Wie schon im Februar möchte ich auch nun wieder einen Fund (genau: 3 Funde) vorstellen, der uns in diesem Winter in der Algarve (Süd-Portugal) gelang. Für mich absoluter Erstfund in freier Natur: wilder Kräuter-Seitlinge! Die meisten Leser werden den Kräuter-Seitling aus dem Supermarkt kennen und ihn vielleicht auch schon einmal lecker zubereitet haben - ein wirklich guter Speisepilz. In freier Natur wächst die Art stets auf unterirdischen Wurzelteilen von Doldenblütlern (Stauden der Familie Apiaceae - eigentlich fälschlich als (einjährige) Kräuter bezeichnet), und zwar in Mitteleuropa aussschließlich auf Mannstreu (Eryngium - var. eryngii) und Laserkraut (Laserpitium - var. elaeoselini, oft fälschlich als P. nebrodensis). Mannstreu wächst bei uns in Steppen- und Trockenrasen; in Deutschland sind nur wenige Fundstellen (alle var. eryngii) in Trockengebieten von Rheinland-Pfalz und Sachsen-Anhalt bekannt. Laserkraut wächst in Kalkgebieten Süd-Deutschlands durchaus verbreitet; für die var. elaeoselini ("nebrodensis" s.auct.) muss man aber bis in den südlichen Alpenraum fahren. Die anderen Varianten dann in Südeuropa.

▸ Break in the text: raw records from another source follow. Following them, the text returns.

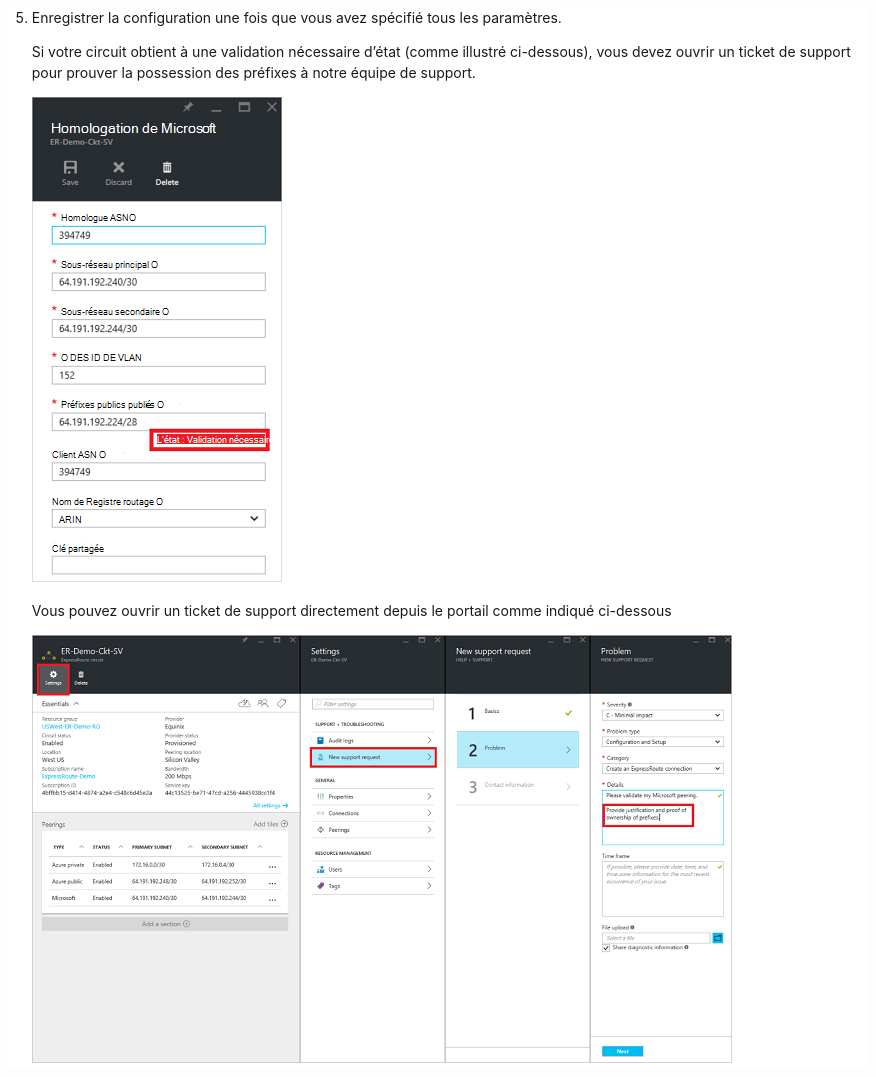 5. Enregistrer la configuration une fois que vous avez spécifié tous les paramètres. 

    Si votre circuit obtient à une validation nécessaire d’état (comme illustré ci-dessous), vous devez ouvrir un ticket de support pour prouver la possession des préfixes à notre équipe de support.  
    
    ![](./media/expressroute-howto-routing-portal-resource-manager/rmicrosoft5.png)


    Vous pouvez ouvrir un ticket de support directement depuis le portail comme indiqué ci-dessous   
    
    ![](./media/expressroute-howto-routing-portal-resource-manager/rmicrosoft6.png)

Nun - wie gesagt wurden wir in der Algarve gleich dreimal fündig. Zunächst fanden wir nur einen Fruchtkörper - und von einem Doldenblütler haben wir zunächst nicht viel mehr als ein Blatt neben dem einzigen - ganz jungen - Fruchtkörper gefunden, und es war nicht ganz leicht, diesen Doldenblütler zu identifizieren. Hier sind wir Jörg Müller (auf www.nafoku.de/forum) dankbar, dem wir die Identifikation als Thapsia villosa, einem im Übrigen giftigen Doldenblütler ohne deutschen Namen, verdanken. Und damit auch die Zuordnung zur var. thapsiae, die aus Sizilien beschrieben wurde. Ich bin übrigens nicht sehr besorgt, dass var. thapsiae durch den Wirt giftig sein könnte.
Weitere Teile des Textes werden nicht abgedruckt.